I stared at this some more. Played around with a few things. It seems to me that there is a thermocouple embedded in the heating element (maybe they are one in the same?), as when the element is externally heated, the black and red wire pins put out a voltage going up to a couple mV. The resistance reading also changes significantly.
Additionally, I went ahead and heated the iron handle with some warm air and the resistance between black and white dropped to about 6k pretty quickly, pretty much confirming that there is a NTC thermistor in the handle (not the tip). I guess it just happens to be affected by current flowing through the heating element as well.
So for driving this thing, it seems to me that the intended approach is to cycle between measure and heat. If you limit the duty cycle to 90% or so and keep the PWM frequency low enough, this is doable, but it's giving me some trouble to come up with a topology that does this effectively and without too much expense. So far, the only design I've come up with is the following:
Use an analog switch to switch between a measure circuit and heating circuit. The PWM signal would drive this to ensure that the heater and measurement circuit aren't on at the same time. Getting the timing right is critical, as the heating circuit voltage would be up to 30 V (just a rectifier slapped onto the power transformer so pretty ripply) while the measurement circuit would be designed to measure a couple mV full scale for the thermocouple. I'm not great with transistors, be they mosfets or bjts, so I'll have to look up ways to make sure circuit 2 doesn't turn on until circuit 1 is completely off. Then I'd need to trigger the ADC so that it only measures during the PWM low window.
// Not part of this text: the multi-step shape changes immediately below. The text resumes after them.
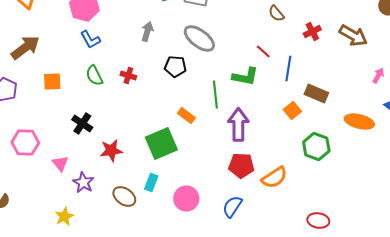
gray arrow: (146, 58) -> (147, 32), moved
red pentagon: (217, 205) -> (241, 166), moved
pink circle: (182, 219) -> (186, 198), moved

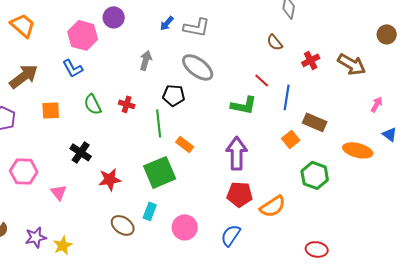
blue L-shape: (90, 40) -> (73, 68), moved
green line: (215, 94) -> (159, 123), moved
purple star: (83, 182) -> (36, 237), moved, turned 30

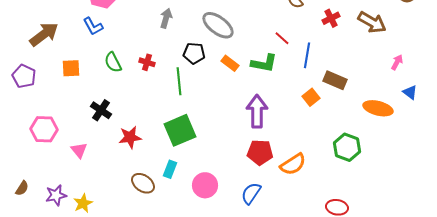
orange rectangle: (185, 144) -> (230, 63), moved
green hexagon: (315, 175) -> (347, 147), moved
The holy grail would be finding a way to measure the temperature regardless of the PWM state, meaning heating element on or off, and don't worry about getting the timing right. It might be possible to do that by treating the sensor/heating element as a resistor you're trying to measure, then measuring V(heater) / I(heater) = R(heater). But the filtering required with a simple 1st order RC filter would have a cutoff frequency way too low to measure and control the temperature effectively (we're talking sub-Hz) when considering ADC delay between samples. I think a higher 3rd or 4th order 10 Hz LP filter would do it. Or you could get an ADC that samples both simultaneously. Or build a sample & hold circuit that samples both voltages and allows the ADC to take its time with the measurement.
I don't know what would be cheapest/easiest and I don't have the equipment to effectively get a temperature-resistance curve for it to see if it has a consistent response when treated as a resistor. If I simply knew for sure that it was a thermocouple and what type it was, that'd make things a good bit easier. So I guess the next step is probably coming up with a semi-accurate measurement rig to give me some data.
But I've already gone pretty far out of the scope of this thread. So I'll stop my rambling for now. Maybe throw some schematics in to illustrate wtf I'm talking about tomorrow.
Edit: Just adding a few search results that might be relevant:
https://electronics.stackexchange.com/questions/534554/how-to-amplify-a-thermocouple-that-shares-a-wire-with-a-heating-element-solderihttps://forum.allaboutcircuits.com/threads/identification-of-heating-element-leads.110970/https://www.eevblog.com/forum/chat/soldering-station-thermocouple-vs-heating-element-resistance-sensing/Last one pretty much confirms that the heating element and thermocouple are one and the same. Also, other than the ADC timing I think it's gonna be pretty simple to measure from the thermocouple. No switching required, just a resistor and clamping diode to keep the amp from getting over-volted. And an amp/amp design that recovers from railing fast enough to get a good ADC reading once the heater is in the off cycle.